Задание.
Как, судя по приведенному ниже тексту о Булгакове, звали его младших братьев-юнкеров?

Исходный текст.
━━━━━━━━━━
Скептически воспринимая революционный процесс, Булгаков, естественно, и к революционной романтике оставался глух. Все остальное, чем жила литература, разделялось им в полной мере. Наброски повести «Необыкновенные приключения доктора» и романа «Алый мак», которые он делал еще на Кавказе, а затем использовал в «Белой гвардии», — это прежде всего отчаянный протест героя против жестокости и насилия, совершаемого то на его глазах, то над ним самим. «Записки на манжетах» — не только «что-то такое вроде мемуаров», это и горькая повесть (юмор лишь усиливает горечь) о том, как складывается при новой жизни судьба культуры и судьба интеллигенции. А некоторые рассказы 1922—1923 годов — первые критические отклики Булгакова на «уродства нашего быта», как скажет он в свой час в письме правительству.

Но, разделяя думы и настроения Горького, Вересаева, Короленко, Булгаков никому из них и вообще никому не вторил. Это и немыслимо было при его складе ума и дарования. Он был сам по себе. И совершенно не умел творить ни по так называемому социальному заказу, ни по своему собственному, опять-таки «заказу». Казенные очерки и фельетоны его, разумеется, не в счет. Это была другая, не настоящая жизнь писателя. Лишь один раз он чуть-чуть, самую малость изменил себе, и этого оказалось достаточно, чтобы хорошо задуманная вещь у него не получилась. Речь идет о рассказе «Красная корона».

В рассказе пережитое самим Булгаковым — тревога за младших братьев — юнкеров Ивана и Николая. Есть в нем и отдельные, сердцем подсказанные штрихи, которые позже войдут в «Белую гвардию» и пьесу «Бег». И в целом по строю чувств и душевных состояний это вполне булгаковский рассказ. Но выражены эти чувства с совершенно неожиданным для Булгакова напряжением.
━━━━━━━━━━
Исходные данные.
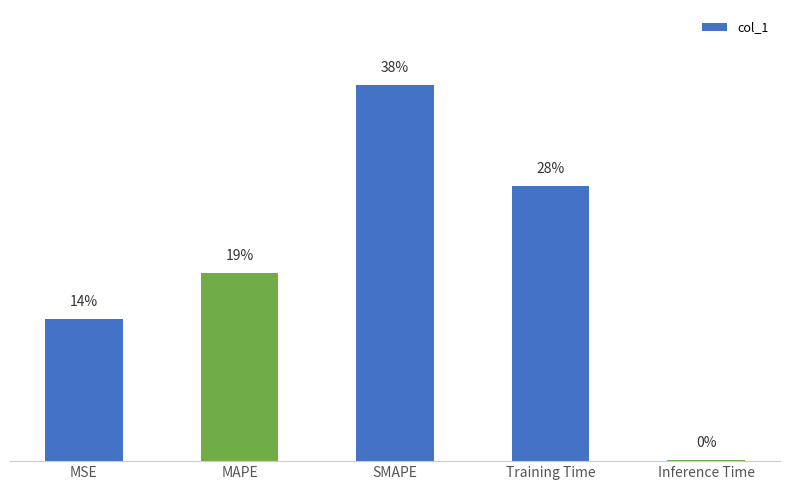

Read the value at Training Time.

1.5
━━━━━━━━━━
Место для ответа.
Иван и Николай.